Under the agreement, HSBC has an option to acquire 19.9 percent of
the equity of WTAS, subject to certain conditions and dilution as
new managing directors join WTAS over time.

Chris Meares, HSBC Private Banking CEO, said: “Our focus is on
developing our core private banking activities in both developing
and developed markets using HSBC’s unique distribution

Anglo Irish sells Swiss private banking unit

Anglo Irish Bank is to sell its Swiss private banking subsidiary,
Anglo Irish Bank (Suisse), and an affiliated Portuguese branch, to
St Galler Kantonalbank for an undisclosed sum. The disposal
reflects Anglo Irish’s concentration on its core secured lending
businesses in Ireland, the UK and the US together with its
complementary wealth management and treasury businesses, chief
executive David Drumm said.

Lombard Odier moves into Singapore

Lombard Odier Darier Hentsch (LODH) is to establish a private
banking presence in Singapore, after getting a branch licence from
the country’s regulators in what it called a “major step” in the
Swiss group’s international presence.

The bank will be aimed chiefly at private clients. It will be
headed by Philippe Sidler while Richard Wee, head of private
clients in South East Asia, will manage business development.

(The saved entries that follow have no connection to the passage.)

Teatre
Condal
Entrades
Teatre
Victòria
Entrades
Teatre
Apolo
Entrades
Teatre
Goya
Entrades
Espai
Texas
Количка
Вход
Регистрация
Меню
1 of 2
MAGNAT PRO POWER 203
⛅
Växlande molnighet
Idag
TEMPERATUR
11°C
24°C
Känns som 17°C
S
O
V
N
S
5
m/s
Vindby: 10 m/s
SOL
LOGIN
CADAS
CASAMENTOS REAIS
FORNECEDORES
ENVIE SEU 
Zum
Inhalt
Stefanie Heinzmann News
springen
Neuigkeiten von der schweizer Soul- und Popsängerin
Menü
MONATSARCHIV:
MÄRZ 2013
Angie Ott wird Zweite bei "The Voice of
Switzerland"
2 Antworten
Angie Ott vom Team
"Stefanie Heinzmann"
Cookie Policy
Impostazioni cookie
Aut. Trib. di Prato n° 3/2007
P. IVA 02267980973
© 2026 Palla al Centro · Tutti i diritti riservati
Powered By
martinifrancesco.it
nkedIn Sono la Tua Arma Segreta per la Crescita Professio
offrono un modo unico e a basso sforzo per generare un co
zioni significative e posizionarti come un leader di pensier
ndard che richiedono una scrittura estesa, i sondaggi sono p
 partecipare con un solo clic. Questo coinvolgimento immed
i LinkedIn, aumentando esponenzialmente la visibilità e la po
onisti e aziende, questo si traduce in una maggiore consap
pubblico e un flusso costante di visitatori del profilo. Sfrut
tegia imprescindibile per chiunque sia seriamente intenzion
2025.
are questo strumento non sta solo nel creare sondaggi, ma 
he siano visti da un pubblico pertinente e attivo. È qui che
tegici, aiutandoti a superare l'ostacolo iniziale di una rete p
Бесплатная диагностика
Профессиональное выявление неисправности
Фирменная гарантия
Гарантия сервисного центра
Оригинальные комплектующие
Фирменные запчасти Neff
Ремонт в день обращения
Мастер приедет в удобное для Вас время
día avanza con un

LODH will now be able to offer global asset management in the Asia
region as well as gearing its private banking expansion towards
family entrepreneurs, officials said.

Australian wealth soars

The wealth of Australians has soared 21 percent in the past 12
months to reach an average figure of about A$60,000 ($54,000) each,
according to calculations by Sydney brokerage CommSec. This is
attributable to a stronger stock market and increased inflows into
superannuation retirement funds.

Financial assets such as shares and deposits rose by 2.5 percent in
the September quarter to A$2.4 trillion while liabilities were also
at a record A$1.17 trillion. CommSec estimates that in the past
three years the average financial wealth of Australians has risen
70 percent.

Middle East
Sarasin sets up subsidiary in Bahrain

Swiss wealth manager Bank Sarasin is to set up a subsidiary in
Bahrain with joint venture partner Sheikh Mohammed Youssef
El-Khereiji. From 2008, the subsidiary will offer clients a range
of products and services covering private banking for family
offices, entrepreneurs and institutional clients.